You have to realize, She was playing softball with the grandkids in April 2007. She developed a dropfoot in May 2007. She wasn't diagnosed until Feb. 2008. By that time, she was using a cane and/or in a wheelchair when she would have to walk longer distances. She was affected all over to some degree from May 2007 through Feb 2008. In nine short months she went from running to barely able to go using a walker. From Feb to October 2008, she lost her voice, got a peg , then eating ability was lost. She hasn't ate since late October 2008. She had been bedridden Since late November 2008. She is now on neurontin, oxycodone, and morphine for pain. The one thing she doesn't have is a bi-pap machine. She refused it at the outset. She has good days and bad days (for her). There have been times when we were sure she was leaving us....only to have her bounce back.

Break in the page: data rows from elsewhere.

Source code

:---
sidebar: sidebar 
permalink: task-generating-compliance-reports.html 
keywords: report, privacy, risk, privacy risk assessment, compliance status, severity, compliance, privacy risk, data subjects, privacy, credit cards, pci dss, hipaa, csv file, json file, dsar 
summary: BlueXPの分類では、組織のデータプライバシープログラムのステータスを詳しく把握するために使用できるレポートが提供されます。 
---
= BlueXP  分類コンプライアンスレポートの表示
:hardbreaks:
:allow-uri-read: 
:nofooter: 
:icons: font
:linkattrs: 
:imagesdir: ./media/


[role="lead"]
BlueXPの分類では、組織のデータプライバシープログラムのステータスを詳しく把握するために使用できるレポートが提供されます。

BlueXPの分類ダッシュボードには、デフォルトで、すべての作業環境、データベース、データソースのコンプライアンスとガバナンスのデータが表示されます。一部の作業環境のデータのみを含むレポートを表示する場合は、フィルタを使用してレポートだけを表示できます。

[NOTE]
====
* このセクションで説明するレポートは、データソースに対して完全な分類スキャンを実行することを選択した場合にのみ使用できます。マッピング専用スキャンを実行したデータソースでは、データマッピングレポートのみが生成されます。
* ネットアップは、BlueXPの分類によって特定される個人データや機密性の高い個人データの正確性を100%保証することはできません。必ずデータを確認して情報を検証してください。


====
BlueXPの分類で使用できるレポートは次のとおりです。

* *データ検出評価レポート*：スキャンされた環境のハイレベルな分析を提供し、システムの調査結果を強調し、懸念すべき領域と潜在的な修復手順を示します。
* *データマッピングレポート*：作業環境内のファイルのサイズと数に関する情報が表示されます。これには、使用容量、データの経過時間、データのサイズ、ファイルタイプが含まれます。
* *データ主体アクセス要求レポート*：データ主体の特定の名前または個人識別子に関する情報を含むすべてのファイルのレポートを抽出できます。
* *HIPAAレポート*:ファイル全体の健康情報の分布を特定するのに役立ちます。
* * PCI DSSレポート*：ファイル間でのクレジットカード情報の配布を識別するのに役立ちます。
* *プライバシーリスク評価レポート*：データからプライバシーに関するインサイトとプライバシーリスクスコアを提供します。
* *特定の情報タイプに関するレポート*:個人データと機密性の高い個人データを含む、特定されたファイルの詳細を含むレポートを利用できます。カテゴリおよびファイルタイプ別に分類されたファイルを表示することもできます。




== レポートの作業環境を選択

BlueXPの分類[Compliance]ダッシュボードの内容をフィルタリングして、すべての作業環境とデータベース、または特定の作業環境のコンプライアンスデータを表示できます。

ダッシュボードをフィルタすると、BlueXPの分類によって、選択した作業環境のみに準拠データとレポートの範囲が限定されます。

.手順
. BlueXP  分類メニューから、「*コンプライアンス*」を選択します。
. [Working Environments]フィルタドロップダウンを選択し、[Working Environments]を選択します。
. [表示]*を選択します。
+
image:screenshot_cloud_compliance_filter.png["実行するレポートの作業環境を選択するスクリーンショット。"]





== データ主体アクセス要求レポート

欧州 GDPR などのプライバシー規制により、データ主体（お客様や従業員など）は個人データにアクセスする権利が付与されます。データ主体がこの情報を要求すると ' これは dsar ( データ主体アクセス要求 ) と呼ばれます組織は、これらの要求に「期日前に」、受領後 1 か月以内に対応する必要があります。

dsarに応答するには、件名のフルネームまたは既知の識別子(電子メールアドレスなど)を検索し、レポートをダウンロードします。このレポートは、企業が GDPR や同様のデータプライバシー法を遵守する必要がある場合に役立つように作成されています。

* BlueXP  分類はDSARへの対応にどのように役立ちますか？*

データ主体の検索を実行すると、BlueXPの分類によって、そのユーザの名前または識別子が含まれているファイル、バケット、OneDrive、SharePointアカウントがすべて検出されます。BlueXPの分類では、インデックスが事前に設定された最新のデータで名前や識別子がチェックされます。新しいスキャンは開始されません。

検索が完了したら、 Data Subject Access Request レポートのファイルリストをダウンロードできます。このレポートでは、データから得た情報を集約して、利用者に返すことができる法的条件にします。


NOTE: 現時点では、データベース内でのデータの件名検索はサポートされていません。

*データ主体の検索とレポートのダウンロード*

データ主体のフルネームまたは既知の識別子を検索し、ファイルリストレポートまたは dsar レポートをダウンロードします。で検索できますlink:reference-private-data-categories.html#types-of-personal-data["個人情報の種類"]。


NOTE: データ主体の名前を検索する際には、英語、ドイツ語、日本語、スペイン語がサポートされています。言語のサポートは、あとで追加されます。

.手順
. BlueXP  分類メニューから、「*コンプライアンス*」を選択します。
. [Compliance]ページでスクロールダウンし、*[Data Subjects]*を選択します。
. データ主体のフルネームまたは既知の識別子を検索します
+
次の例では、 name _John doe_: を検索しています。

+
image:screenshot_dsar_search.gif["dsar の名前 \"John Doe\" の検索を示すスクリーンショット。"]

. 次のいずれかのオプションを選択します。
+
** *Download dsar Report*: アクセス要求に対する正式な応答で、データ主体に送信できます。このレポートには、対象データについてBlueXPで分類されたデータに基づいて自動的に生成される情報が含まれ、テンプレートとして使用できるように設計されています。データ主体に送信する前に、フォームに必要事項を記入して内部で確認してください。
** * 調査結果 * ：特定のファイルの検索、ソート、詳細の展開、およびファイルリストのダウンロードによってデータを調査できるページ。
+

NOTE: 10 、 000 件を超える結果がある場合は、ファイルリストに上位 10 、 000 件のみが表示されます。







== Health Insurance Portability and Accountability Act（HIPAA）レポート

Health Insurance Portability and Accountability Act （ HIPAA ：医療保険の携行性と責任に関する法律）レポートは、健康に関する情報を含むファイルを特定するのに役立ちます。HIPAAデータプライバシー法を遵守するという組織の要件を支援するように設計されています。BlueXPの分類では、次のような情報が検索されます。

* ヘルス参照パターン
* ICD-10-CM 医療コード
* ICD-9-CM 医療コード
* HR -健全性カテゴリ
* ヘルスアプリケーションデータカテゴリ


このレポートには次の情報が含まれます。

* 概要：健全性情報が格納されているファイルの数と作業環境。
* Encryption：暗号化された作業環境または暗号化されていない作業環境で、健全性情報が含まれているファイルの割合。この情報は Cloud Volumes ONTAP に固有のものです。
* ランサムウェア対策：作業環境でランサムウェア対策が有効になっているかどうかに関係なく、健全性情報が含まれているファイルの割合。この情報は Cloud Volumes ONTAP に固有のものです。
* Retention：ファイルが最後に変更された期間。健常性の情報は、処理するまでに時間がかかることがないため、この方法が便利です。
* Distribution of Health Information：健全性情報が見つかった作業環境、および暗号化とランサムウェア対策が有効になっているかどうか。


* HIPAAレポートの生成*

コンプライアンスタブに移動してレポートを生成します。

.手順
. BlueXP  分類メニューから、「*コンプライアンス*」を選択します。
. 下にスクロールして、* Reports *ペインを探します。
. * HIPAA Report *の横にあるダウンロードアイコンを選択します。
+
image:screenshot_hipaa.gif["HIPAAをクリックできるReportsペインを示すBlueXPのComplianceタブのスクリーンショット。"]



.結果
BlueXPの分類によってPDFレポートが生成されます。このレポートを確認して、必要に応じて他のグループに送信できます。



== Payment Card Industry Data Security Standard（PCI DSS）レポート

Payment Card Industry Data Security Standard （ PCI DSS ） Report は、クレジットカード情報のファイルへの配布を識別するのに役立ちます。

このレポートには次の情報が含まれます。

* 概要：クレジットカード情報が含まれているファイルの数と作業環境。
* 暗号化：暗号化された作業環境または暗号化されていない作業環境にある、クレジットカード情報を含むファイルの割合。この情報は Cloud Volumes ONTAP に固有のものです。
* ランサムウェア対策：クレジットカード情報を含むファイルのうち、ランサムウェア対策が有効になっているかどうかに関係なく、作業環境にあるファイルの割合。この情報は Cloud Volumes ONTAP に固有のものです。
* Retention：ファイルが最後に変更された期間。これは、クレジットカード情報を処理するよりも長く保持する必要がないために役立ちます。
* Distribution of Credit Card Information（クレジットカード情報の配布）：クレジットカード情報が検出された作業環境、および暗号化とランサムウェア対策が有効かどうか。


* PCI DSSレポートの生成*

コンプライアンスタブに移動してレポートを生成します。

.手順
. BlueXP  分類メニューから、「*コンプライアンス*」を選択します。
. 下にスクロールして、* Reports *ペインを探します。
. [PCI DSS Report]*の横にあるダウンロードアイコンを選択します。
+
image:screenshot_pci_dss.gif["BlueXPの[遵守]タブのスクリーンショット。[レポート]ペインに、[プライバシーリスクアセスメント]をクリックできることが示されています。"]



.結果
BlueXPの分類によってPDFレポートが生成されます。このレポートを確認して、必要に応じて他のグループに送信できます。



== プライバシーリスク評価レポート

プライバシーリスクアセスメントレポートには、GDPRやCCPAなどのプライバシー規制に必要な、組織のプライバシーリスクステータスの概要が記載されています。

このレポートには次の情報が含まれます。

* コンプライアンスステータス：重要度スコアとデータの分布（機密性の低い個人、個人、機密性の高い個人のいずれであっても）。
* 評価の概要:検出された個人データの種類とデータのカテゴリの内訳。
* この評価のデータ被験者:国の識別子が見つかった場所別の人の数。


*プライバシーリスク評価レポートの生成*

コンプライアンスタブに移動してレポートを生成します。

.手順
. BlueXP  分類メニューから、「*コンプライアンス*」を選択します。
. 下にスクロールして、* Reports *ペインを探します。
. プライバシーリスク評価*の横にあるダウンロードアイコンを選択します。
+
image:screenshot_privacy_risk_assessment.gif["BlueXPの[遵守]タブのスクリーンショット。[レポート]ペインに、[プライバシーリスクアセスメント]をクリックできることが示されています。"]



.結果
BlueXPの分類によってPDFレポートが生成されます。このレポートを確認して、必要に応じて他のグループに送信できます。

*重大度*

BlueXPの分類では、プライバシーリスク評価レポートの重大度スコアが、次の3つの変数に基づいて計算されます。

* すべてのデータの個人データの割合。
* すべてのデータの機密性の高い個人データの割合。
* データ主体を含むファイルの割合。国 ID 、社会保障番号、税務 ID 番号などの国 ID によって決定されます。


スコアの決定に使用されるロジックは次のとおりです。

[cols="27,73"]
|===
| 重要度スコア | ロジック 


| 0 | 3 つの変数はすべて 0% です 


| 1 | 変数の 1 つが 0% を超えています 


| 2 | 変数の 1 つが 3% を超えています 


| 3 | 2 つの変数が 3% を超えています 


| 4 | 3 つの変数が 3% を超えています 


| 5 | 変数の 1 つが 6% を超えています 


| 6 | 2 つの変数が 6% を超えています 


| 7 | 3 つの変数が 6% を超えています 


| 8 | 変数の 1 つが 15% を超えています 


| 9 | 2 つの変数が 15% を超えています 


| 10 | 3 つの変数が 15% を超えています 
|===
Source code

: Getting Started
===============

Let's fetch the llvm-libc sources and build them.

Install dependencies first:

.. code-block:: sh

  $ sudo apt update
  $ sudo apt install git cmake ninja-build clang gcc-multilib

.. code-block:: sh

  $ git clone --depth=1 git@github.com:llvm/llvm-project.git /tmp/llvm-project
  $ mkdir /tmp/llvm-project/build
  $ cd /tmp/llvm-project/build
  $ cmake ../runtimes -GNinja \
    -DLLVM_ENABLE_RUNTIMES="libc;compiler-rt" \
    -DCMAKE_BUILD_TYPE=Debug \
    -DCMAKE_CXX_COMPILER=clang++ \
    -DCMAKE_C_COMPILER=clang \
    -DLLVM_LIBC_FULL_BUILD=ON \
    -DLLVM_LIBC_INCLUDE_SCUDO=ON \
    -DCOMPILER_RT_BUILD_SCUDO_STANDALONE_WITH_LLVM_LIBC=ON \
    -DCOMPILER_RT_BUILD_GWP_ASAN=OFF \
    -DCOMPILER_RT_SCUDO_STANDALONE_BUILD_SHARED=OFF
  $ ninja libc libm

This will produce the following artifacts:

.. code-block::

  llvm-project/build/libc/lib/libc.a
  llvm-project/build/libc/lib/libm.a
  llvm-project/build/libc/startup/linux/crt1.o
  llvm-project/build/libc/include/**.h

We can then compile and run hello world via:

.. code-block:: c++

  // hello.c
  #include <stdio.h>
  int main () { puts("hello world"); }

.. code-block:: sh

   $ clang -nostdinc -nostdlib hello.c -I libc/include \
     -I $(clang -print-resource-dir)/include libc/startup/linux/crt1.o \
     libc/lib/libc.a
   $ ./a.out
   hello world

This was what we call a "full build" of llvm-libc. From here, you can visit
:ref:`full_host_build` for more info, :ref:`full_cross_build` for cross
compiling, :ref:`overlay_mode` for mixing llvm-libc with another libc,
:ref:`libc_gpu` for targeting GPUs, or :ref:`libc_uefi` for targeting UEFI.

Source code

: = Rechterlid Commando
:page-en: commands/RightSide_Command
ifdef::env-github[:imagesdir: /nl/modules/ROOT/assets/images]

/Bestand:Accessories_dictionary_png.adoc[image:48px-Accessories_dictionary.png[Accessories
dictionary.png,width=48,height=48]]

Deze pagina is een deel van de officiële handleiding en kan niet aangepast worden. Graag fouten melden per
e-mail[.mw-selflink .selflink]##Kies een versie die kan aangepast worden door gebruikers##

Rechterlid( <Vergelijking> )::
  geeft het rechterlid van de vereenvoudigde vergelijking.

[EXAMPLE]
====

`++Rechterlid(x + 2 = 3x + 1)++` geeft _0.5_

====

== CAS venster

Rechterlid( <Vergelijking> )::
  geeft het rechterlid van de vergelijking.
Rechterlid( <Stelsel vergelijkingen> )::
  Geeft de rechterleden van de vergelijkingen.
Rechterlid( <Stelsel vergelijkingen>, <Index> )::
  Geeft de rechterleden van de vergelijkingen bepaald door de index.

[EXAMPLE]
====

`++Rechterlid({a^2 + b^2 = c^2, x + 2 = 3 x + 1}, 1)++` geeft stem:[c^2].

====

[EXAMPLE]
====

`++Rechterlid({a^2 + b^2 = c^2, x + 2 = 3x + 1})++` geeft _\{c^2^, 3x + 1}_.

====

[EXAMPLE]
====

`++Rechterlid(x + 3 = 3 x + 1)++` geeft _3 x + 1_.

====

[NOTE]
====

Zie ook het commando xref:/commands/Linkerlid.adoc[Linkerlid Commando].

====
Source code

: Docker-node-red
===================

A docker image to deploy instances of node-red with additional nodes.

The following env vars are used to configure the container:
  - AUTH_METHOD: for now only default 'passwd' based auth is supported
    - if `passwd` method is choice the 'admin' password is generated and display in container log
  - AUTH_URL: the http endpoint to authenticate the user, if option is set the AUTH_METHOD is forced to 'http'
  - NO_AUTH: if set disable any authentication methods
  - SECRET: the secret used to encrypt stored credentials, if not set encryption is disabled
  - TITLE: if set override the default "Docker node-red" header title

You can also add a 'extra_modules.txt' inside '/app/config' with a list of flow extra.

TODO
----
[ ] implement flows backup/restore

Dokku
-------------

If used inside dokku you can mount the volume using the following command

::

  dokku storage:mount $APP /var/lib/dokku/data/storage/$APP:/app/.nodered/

With that history stated, I do believe a neurologist can diagnose ALS, if you are affected to the same degree my mother was, without actual testing. However, I do not believe any neurologist will diagnose ALS without standardized testing. As for ruling it out without testing, I would say that in the really early stages, most doctors, including neurologists, would not go into depth testing for it. Remember, the doctors attempt to rule out everything else it could be before giving such a sad diagnosis.
My advice to you is to live your life to the fullest now.....if you have ALS, you will be glad you did what you could do while you could do it. If, it turns out you don't have ALS, you will have had a full life when your time does come. Either way...... no regrets!